*Exercise prompt*:
Read the records below. Copy each line where the string "local" occurs.
*** Opening Dataset entries ***
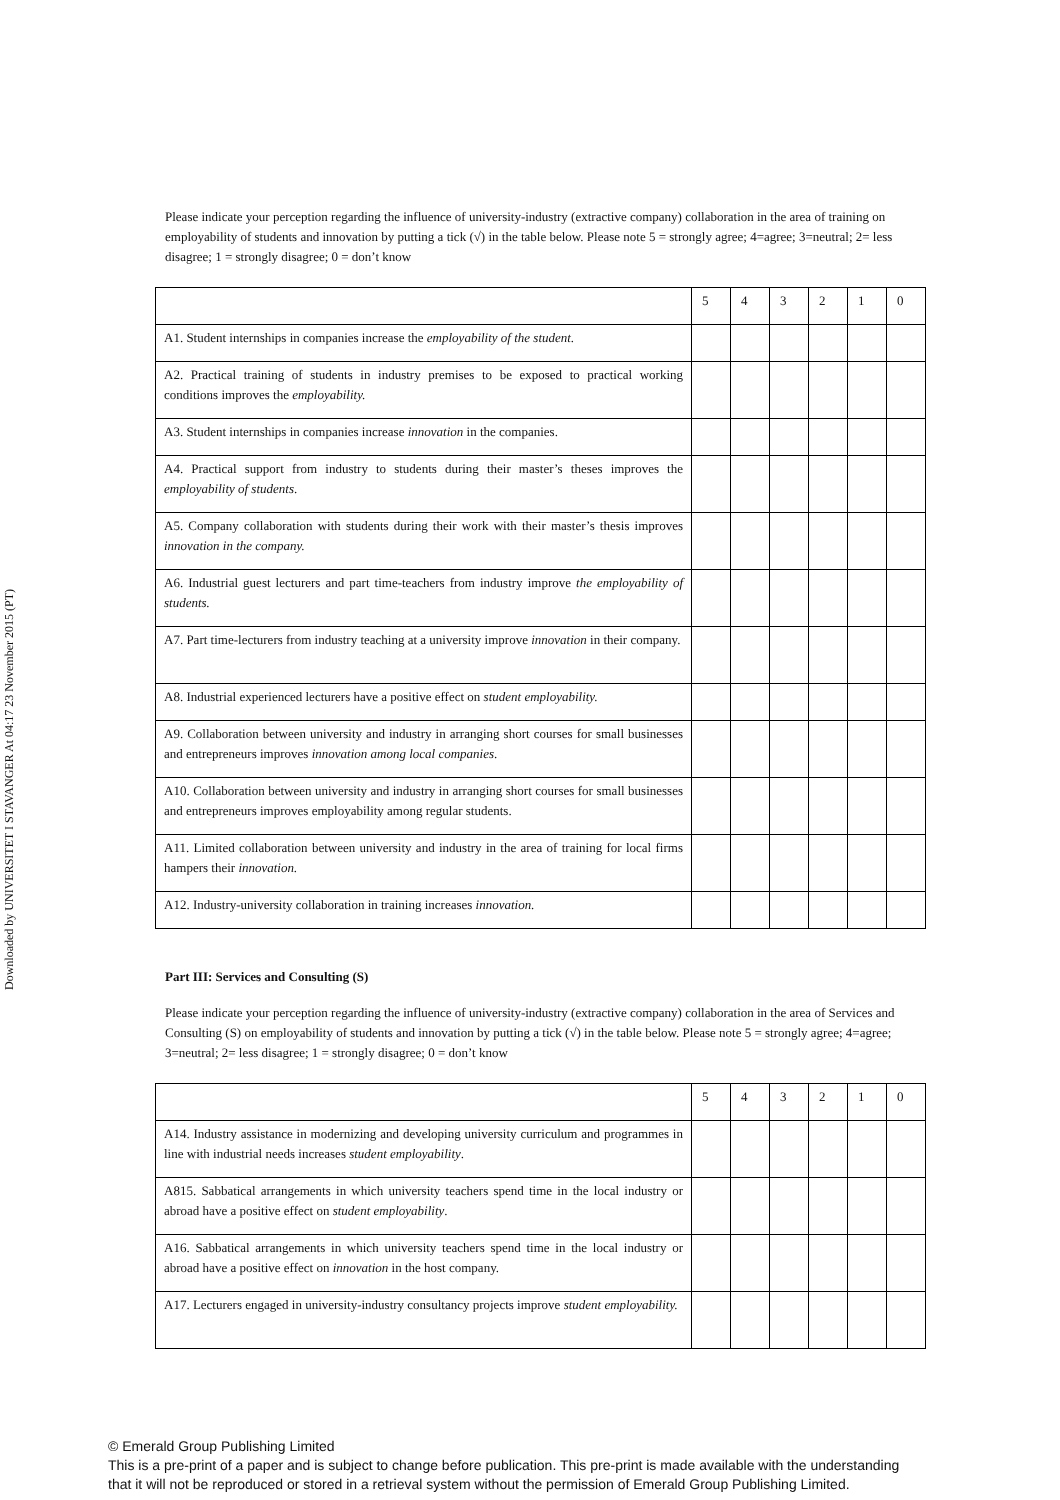Downloaded by UNIVERSITET I STAVANGER At 04:17 23 November 2015 (PT)
Please indicate your perception regarding the influence of university-industry (extractive company) collaboration in the area of training on employability of students and innovation by putting a tick (√) in the table below. Please note 5 = strongly agree; 4=agree; 3=neutral; 2= less disagree; 1 = strongly disagree; 0 = don’t know
| | 5 | 4 | 3 | 2 | 1 | 0 |
| A1. Student internships in companies increase the employability of the student. | | | | | | |
| A2. Practical training of students in industry premises to be exposed to practical working conditions improves the employability. | | | | | | |
| A3. Student internships in companies increase innovation in the companies. | | | | | | |
| A4. Practical support from industry to students during their master’s theses improves the employability of students . | | | | | | |
| A5. Company collaboration with students during their work with their master’s thesis improves innovation in the company. | | | | | | |
| A6. Industrial guest lecturers and part time-teachers from industry improve the employability of students. | | | | | | |
| A7. Part time-lecturers from industry teaching at a university improve innovation in their company. | | | | | | |
| A8. Industrial experienced lecturers have a positive effect on student employability. | | | | | | |
| A9. Collaboration between university and industry in arranging short courses for small businesses and entrepreneurs improves innovation among local companies . | | | | | | |
| A10. Collaboration between university and industry in arranging short courses for small businesses and entrepreneurs improves employability among regular students. | | | | | | |
| A11. Limited collaboration between university and industry in the area of training for local firms hampers their innovation. | | | | | | |
| A12. Industry-university collaboration in training increases innovation. | | | | | | |
Part III: Services and Consulting (S)
Please indicate your perception regarding the influence of university-industry (extractive company) collaboration in the area of Services and Consulting (S) on employability of students and innovation by putting a tick (√) in the table below. Please note 5 = strongly agree; 4=agree; 3=neutral; 2= less disagree; 1 = strongly disagree; 0 = don’t know
| | 5 | 4 | 3 | 2 | 1 | 0 |
| A14. Industry assistance in modernizing and developing university curriculum and programmes in line with industrial needs increases student employability . | | | | | | |
| A815. Sabbatical arrangements in which university teachers spend time in the local industry or abroad have a positive effect on student employability . | | | | | | |
| A16. Sabbatical arrangements in which university teachers spend time in the local industry or abroad have a positive effect on innovation in the host company. | | | | | | |
| A17. Lecturers engaged in university-industry consultancy projects improve student employability. | | | | | | |
© Emerald Group Publishing Limited
This is a pre-print of a paper and is subject to change before publication. This pre-print is made available with the understanding
that it will not be reproduced or stored in a retrieval system without the permission of Emerald Group Publishing Limited.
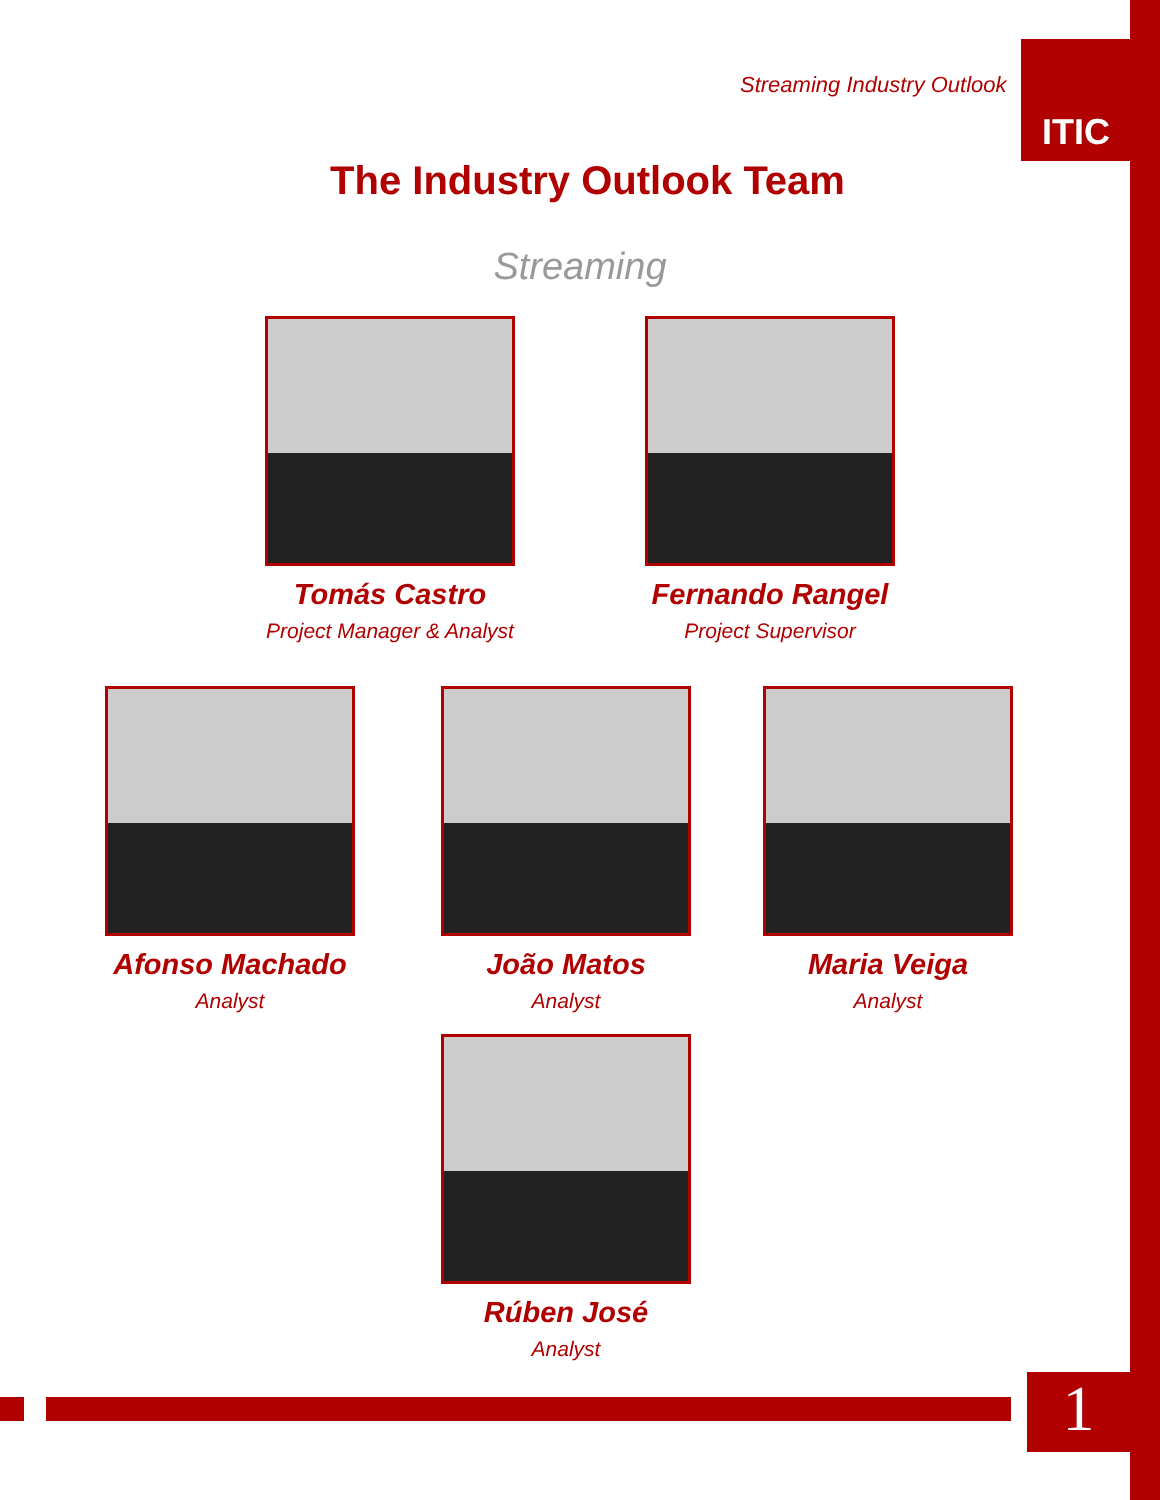Streaming Industry Outlook
ITIC
The Industry Outlook Team
Streaming
Tomás Castro
Project Manager & Analyst
Fernando Rangel
Project Supervisor
Afonso Machado
Analyst
João Matos
Analyst
Maria Veiga
Analyst
Rúben José
Analyst
1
*** Closing Dataset entries ***
*Final answer*:
| A9. Collaboration between university and industry in arranging short courses for small businesses and entrepreneurs improves innovation among local companies . | | | | | | |
| A11. Limited collaboration between university and industry in the area of training for local firms hampers their innovation. | | | | | | |
| A815. Sabbatical arrangements in which university teachers spend time in the local industry or abroad have a positive effect on student employability . | | | | | | |
| A16. Sabbatical arrangements in which university teachers spend time in the local industry or abroad have a positive effect on innovation in the host company. | | | | | | |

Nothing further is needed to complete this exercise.